Rawlings lance un appel pour la “retenue et la maturité” en Côte d'Ivoire

Accra, Ghana (PANA) – L'ancien président ghanéen, Jerry John Rawlings, a lancé un appel lundi pour “la retenue et la maturité” des leaders politiques ivoiriens et pour la fin des violences qui ont suivi le deuxième tour de la présidentielle du 28 novembre dernier, dont la victoire est revendiquée par le chef de l'Etat sortant Laurent Gbagbo et le leader de l'opposition, Alassane Ouattara.

Il a également exhorté l'Union africaine (UA), la Communauté économique des Etats de l'Afrique de l'Ouest (CEDEAO) et les deux protagonistes pour le pouvoir en Côte d'Ivoire à respecter scrupuleusement les recommandations de l'émissaire de l'UA, Thabo Mbeki, formulées dans son rapport, au cours de ses récentes réunions de médiation dans ce pays en crise de l'Afrique de l'Ouest.

“M.Thabo Mbeki est perçu comme un arbitre neutre dans la crise et les efforts qu'il a déployés pour un règlement rapide de la crise devraient être pris au sérieux” a-t-il indiqué dans un communiqué publié à Accra.

“Les pertes en vies humaines, enregistrées lors des manifestations de rues et les prétendus enlèvements et exécutions de civils ne doivent pas dégénérer en un conflit à grande échelle”, a ajouté M. Rawlings.

Il a exhorté l'UA et la CEDEAO à travailler à calmer les tensions en Côte d'Ivoire et à rechercher une paix et une stabilité durables dans le pays en prenant les mesures idoines pour appliquer les mesures urgentes préconisées dans le rapport de Thabo Mbeki.
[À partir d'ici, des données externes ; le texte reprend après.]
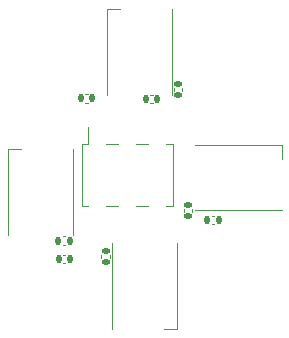
<source format=gbr>
%TF.GenerationSoftware,KiCad,Pcbnew,8.0.0*%
%TF.CreationDate,2024-03-08T01:19:46-06:00*%
%TF.ProjectId,SAO_2024,53414f5f-3230-4323-942e-6b696361645f,rev?*%
%TF.SameCoordinates,Original*%
%TF.FileFunction,Legend,Bot*%
%TF.FilePolarity,Positive*%
%FSLAX46Y46*%
G04 Gerber Fmt 4.6, Leading zero omitted, Abs format (unit mm)*
G04 Created by KiCad (PCBNEW 8.0.0) date 2024-03-08 01:19:46*
%MOMM*%
%LPD*%
G01*
G04 APERTURE LIST*
G04 Aperture macros list*
%AMRoundRect*
0 Rectangle with rounded corners*
0 $1 Rounding radius*
0 $2 $3 $4 $5 $6 $7 $8 $9 X,Y pos of 4 corners*
0 Add a 4 corners polygon primitive as box body*
4,1,4,$2,$3,$4,$5,$6,$7,$8,$9,$2,$3,0*
0 Add four circle primitives for the rounded corners*
1,1,$1+$1,$2,$3*
1,1,$1+$1,$4,$5*
1,1,$1+$1,$6,$7*
1,1,$1+$1,$8,$9*
0 Add four rect primitives between the rounded corners*
20,1,$1+$1,$2,$3,$4,$5,0*
20,1,$1+$1,$4,$5,$6,$7,0*
20,1,$1+$1,$6,$7,$8,$9,0*
20,1,$1+$1,$8,$9,$2,$3,0*%
G04 Aperture macros list end*
%ADD10C,0.120000*%
%ADD11R,1.000000X3.150000*%
%ADD12RoundRect,0.140000X-0.170000X0.140000X-0.170000X-0.140000X0.170000X-0.140000X0.170000X0.140000X0*%
%ADD13RoundRect,0.140000X0.140000X0.170000X-0.140000X0.170000X-0.140000X-0.170000X0.140000X-0.170000X0*%
%ADD14RoundRect,0.140000X0.170000X-0.140000X0.170000X0.140000X-0.170000X0.140000X-0.170000X-0.140000X0*%
%ADD15RoundRect,0.140000X-0.140000X-0.170000X0.140000X-0.170000X0.140000X0.170000X-0.140000X0.170000X0*%
%ADD16R,0.900000X1.500000*%
%ADD17R,1.500000X0.900000*%
G04 APERTURE END LIST*
D10*
%TO.C,J2*%
X136300000Y-135030000D02*
X136300000Y-133590000D01*
X136300000Y-135030000D02*
X135730000Y-135030000D01*
X135730000Y-140230000D02*
X135730000Y-135030000D01*
X138840000Y-135030000D02*
X137820000Y-135030000D01*
X141380000Y-135030000D02*
X140360000Y-135030000D01*
X143470000Y-135030000D02*
X142900000Y-135030000D01*
X143470000Y-140230000D02*
X143470000Y-135030000D01*
X136300000Y-140230000D02*
X135730000Y-140230000D01*
X138840000Y-140230000D02*
X137820000Y-140230000D01*
X141380000Y-140230000D02*
X140360000Y-140230000D01*
X143470000Y-140230000D02*
X142900000Y-140230000D01*
%TO.C,C2*%
X143520000Y-130477836D02*
X143520000Y-130262164D01*
X144240000Y-130477836D02*
X144240000Y-130262164D01*
%TO.C,C1*%
X141532164Y-130850000D02*
X141747836Y-130850000D01*
X141532164Y-131570000D02*
X141747836Y-131570000D01*
%TO.C,C8*%
X145090000Y-140532164D02*
X145090000Y-140747836D01*
X144370000Y-140532164D02*
X144370000Y-140747836D01*
%TO.C,C6*%
X138120000Y-144412164D02*
X138120000Y-144627836D01*
X137400000Y-144412164D02*
X137400000Y-144627836D01*
%TO.C,C7*%
X146977836Y-141790000D02*
X146762164Y-141790000D01*
X146977836Y-141070000D02*
X146762164Y-141070000D01*
%TO.C,C3*%
X134367836Y-145110000D02*
X134152164Y-145110000D01*
X134367836Y-144390000D02*
X134152164Y-144390000D01*
%TO.C,C4*%
X136032164Y-130780000D02*
X136247836Y-130780000D01*
X136032164Y-131500000D02*
X136247836Y-131500000D01*
%TO.C,C5*%
X134357836Y-143550000D02*
X134142164Y-143550000D01*
X134357836Y-142830000D02*
X134142164Y-142830000D01*
%TO.C,D5*%
X143350000Y-123570000D02*
X143350000Y-130870000D01*
X137850000Y-123570000D02*
X137850000Y-130870000D01*
X139000000Y-123570000D02*
X137850000Y-123570000D01*
%TO.C,D8*%
X152670000Y-140630000D02*
X145370000Y-140630000D01*
X152670000Y-135130000D02*
X145370000Y-135130000D01*
X152670000Y-136280000D02*
X152670000Y-135130000D01*
%TO.C,D6*%
X138320000Y-150690000D02*
X138320000Y-143390000D01*
X143820000Y-150690000D02*
X143820000Y-143390000D01*
X142670000Y-150690000D02*
X143820000Y-150690000D01*
%TO.C,D3*%
X134970000Y-135420000D02*
X134970000Y-142720000D01*
X129470000Y-135420000D02*
X129470000Y-142720000D01*
X130620000Y-135420000D02*
X129470000Y-135420000D01*
%TD*%
%LPC*%
D11*
%TO.C,J2*%
X137060000Y-135105000D03*
X137060000Y-140155000D03*
X139600000Y-135105000D03*
X139600000Y-140155000D03*
X142140000Y-135105000D03*
X142140000Y-140155000D03*
%TD*%
D12*
%TO.C,C2*%
X143880000Y-129890000D03*
X143880000Y-130850000D03*
%TD*%
D13*
%TO.C,C1*%
X142120000Y-131210000D03*
X141160000Y-131210000D03*
%TD*%
D14*
%TO.C,C8*%
X144730000Y-141120000D03*
X144730000Y-140160000D03*
%TD*%
%TO.C,C6*%
X137760000Y-145000000D03*
X137760000Y-144040000D03*
%TD*%
D15*
%TO.C,C7*%
X146390000Y-141430000D03*
X147350000Y-141430000D03*
%TD*%
%TO.C,C3*%
X133780000Y-144750000D03*
X134740000Y-144750000D03*
%TD*%
D13*
%TO.C,C4*%
X136620000Y-131140000D03*
X135660000Y-131140000D03*
%TD*%
D15*
%TO.C,C5*%
X133770000Y-143190000D03*
X134730000Y-143190000D03*
%TD*%
D16*
%TO.C,D5*%
X142250000Y-129670000D03*
X138950000Y-129670000D03*
X138950000Y-124770000D03*
X142250000Y-124770000D03*
%TD*%
D17*
%TO.C,D8*%
X146570000Y-139530000D03*
X146570000Y-136230000D03*
X151470000Y-136230000D03*
X151470000Y-139530000D03*
%TD*%
D16*
%TO.C,D6*%
X139420000Y-144590000D03*
X142720000Y-144590000D03*
X142720000Y-149490000D03*
X139420000Y-149490000D03*
%TD*%
%TO.C,D3*%
X133870000Y-141520000D03*
X130570000Y-141520000D03*
X130570000Y-136620000D03*
X133870000Y-136620000D03*
%TD*%
%LPD*%
M02*

</source>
Il n'a pas donné de détails sur le rapport de Mbeki.

La Côte d'Ivoire est plongée dans la tourmente depuis le deuxième tour de l'élection présidentielle du 28 novembre à l'issue duquel tous les deux candidats, le leader de l'opposant, Alassane Ouattara et le président sortant, Laurent Gbagbo, se proclament vainqueurs et chacun d'eux a nommé son gouvernement.

La Commission nationale indépendante avait proclamé la victoire de Ouattara ma is le Conseil constitutionnel a annulé des centaines de milliers de voix dans le fief de l'opposition au nord pour enfin attribuer la victoire à Gbagbo.

La communauté internationale a reconnu la victoire de Ouattara et a demandé à Gbagbo de remettre le pouvoir. La CEDEAO et l'Union européenne ont voté des sanctions contre la Côte d'Ivoire et contre Gbagbo.

Mais alors que la France lui a donné l'ultimatum de quitter le pouvoir au plus tard dimanche, Laurent Gbagbo a demandé aux forces de maintien de la paix de l'ONU et aux forces françaises "Licorne" de quitter le pays.
L'ONU a cependant prolongé ce lundi soir le mandat  de sa mission en Côte d'Ivoire de six mois.